日本のメガバンクがCVAをそろそろ導入するとの記事がRiskに出ている。
記事では、次の期末(2019年3月末)決算から導入するとのことだが、これは正しくないだろう。
どのメガバンクもいまだ導入の準備をしている段階であるため、
実際に決算で入れるのは次の年度(2020年3月期末)以降となるだろう。

メガバンクの中でも、CVAの導入準備について進捗はバラバラで、
既に何年も前から銀行全体のCVAを四半期ごとに計算しており、あとは実際に決算で発表するだけ、というところもあれば、
別の銀行では、主要な商品について計算エンジンの開発が完了しているものの、
定期的に計算するためのデータハンドリングの整理や、特に社内調整が遅く、まだ導入には時間がかかりそうなところもあるし、
また別の銀行では、計算エンジンの開発自体に苦戦しており、まだ簡便的な方法でしか計算できていないところもあるようだ。

CDSがないカウンターパーティについては内部格付けからのマッピングでいったん対応しようとしている銀行もあるようだ。
これについては、フロントでのプライシング、規制、会計のいずれでも、
もはやマーケットインプライドのデフォルト確率を用いるのが標準的になっているため、
内部格付けからのマッピングについては、規制当局や監査法人への説明が難航する可能性もある。

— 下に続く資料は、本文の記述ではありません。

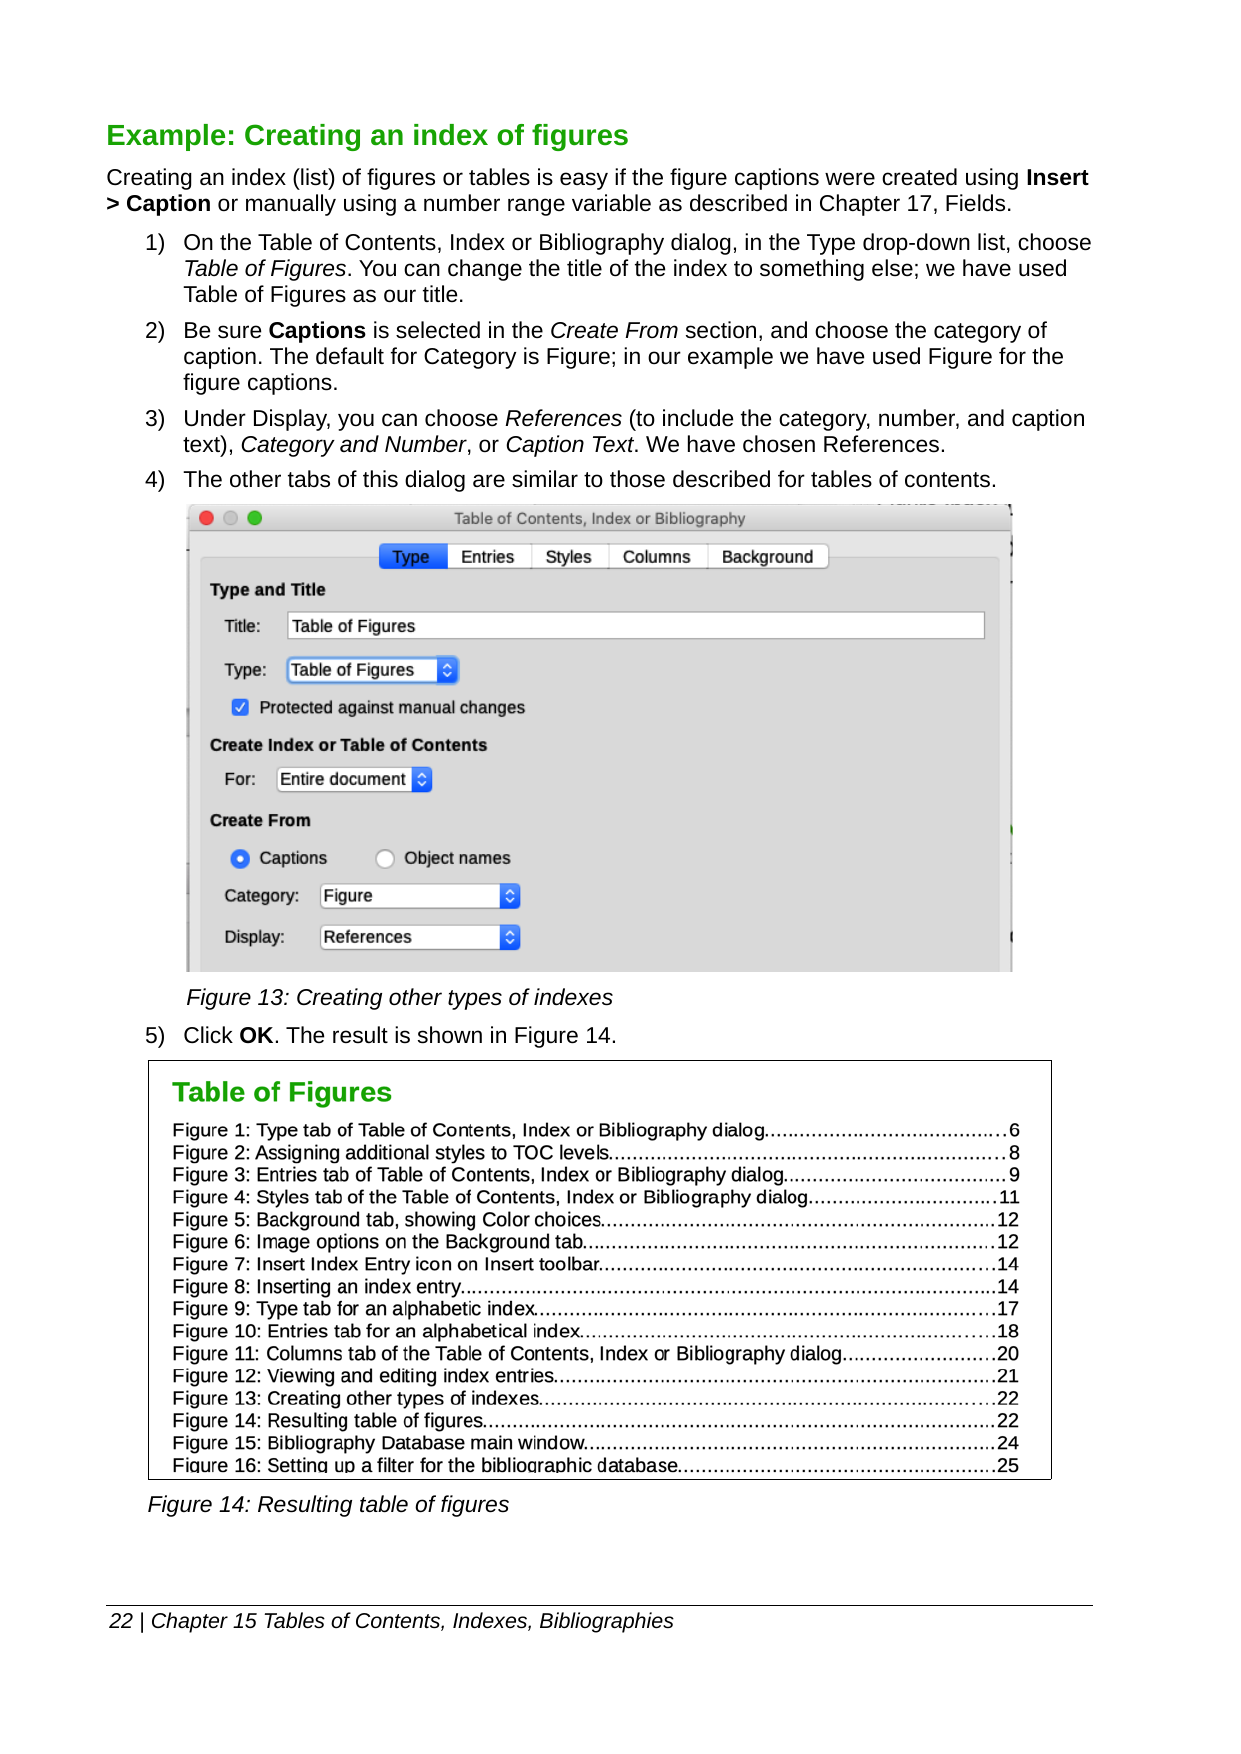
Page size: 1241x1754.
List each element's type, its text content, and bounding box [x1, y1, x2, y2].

subtitle Example: Creating an index of figures [106, 118, 1093, 152]
list Be sure Captions is selected in the Create From section, and choose the category of caption. The default for Category is Figure; in our example we have used Figure for the figure captions. [165, 317, 1093, 396]
list Under Display, you can choose References (to include the category, number, and caption text), Category and Number, or Caption Text. We have chosen References. [165, 404, 1093, 457]
text Creating an index (list) of figures or tables is easy if the figure captions were created using Insert > Caption or manually using a number range variable as described in Chapter 17, Fields. [106, 163, 1093, 216]
text Figure 14: Resulting table of figures [147, 1491, 1051, 1517]
picture [186, 504, 1013, 972]
text Figure 13: Creating other types of indexes [186, 983, 1013, 1010]
list On the Table of Contents, Index or Bibliography dialog, in the Type drop-down list, choose Table of Figures. You can change the title of the index to something else; we have used Table of Figures as our title. [165, 229, 1093, 308]
picture [149, 1061, 1051, 1473]
list Click OK. The result is shown in Figure 14. [165, 1022, 1093, 1048]
list The other tabs of this dialog are similar to those described for tables of contents. [165, 466, 1093, 492]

記事では、邦銀はいまだに対顧客で無担保のデリバティブを多数抱えていることから、
CVAを導入すると、多額の損失を計上することになるだろうと述べられている。

CVAによる多額の損失というと、Standard Charteredの例が記憶に新しいが、これは、CVAの計算方式を、
内部格付けベースのデフォルト確率から、マーケットインプライドベースのデフォルト確率に変更したことによるものだ。
内部格付けベースだとヒストリカルのデフォルト実績から求めるが、
CDSなどマーケットインプライドなものだと、それよりもデフォルト確率がかなり高めに出るため、
大きな損失計上につながった。

CVA損失がどれくらい大きくなるかについては、
・無担保取引がどれくらい多く残っているか
・デフォルト確率をどう計算するか
以外にも、
・LGDをどう計算するか(ヒストリカルかインプライドか)
・取引の年限がどれくらい長期であるか
・CVAのヘッジ取引をどれくらいやっているか
なども影響してくる。

インプットデータにヒストリカルを使うかインプライドを使うかについては、
インプライドを使うことにより、規制上のCVAを低く抑えることで、資本コストを節約するインセンティブが銀行にはある。
確かに、インプライドを使う方がCVAは大きくなるのだが、
FRTBの標準的手法におけるCVA(SA-CVA)では、インプライドなインプットから計算しなくてはならないため、
ヒストリカルを用いていると、そもそも標準的手法を使わせてもらえないかもしれないからである。
その場合、基礎的手法を使うことになるので、CVAが何倍にも跳ね上がる可能性がある。
基礎的手法を使わされるくらいであれば、初めからおとなしくインプライドなインプットを用いた方がましだ、
というわけである。

メガバンクのCVA導入による損失額については、正確に総額を把握するのが難しいかもしれない。
なぜなら、CVA導入にあたっては、バニラ商品から順番に何回かの決算に分けて、CVAを段階的に導入するケースが多いからである。
その場合には、毎回のCVA導入による影響額を合計しないと、全体的なCVA損失はわからない。
また、損益の悪化分について、そのうちCVAによる影響分だけを抜き出して金額を公表する、ということが行われない可能性も高い。
この場合、実際のCVA損失額が、その他の損失の中に埋もれてわからない、ということになる。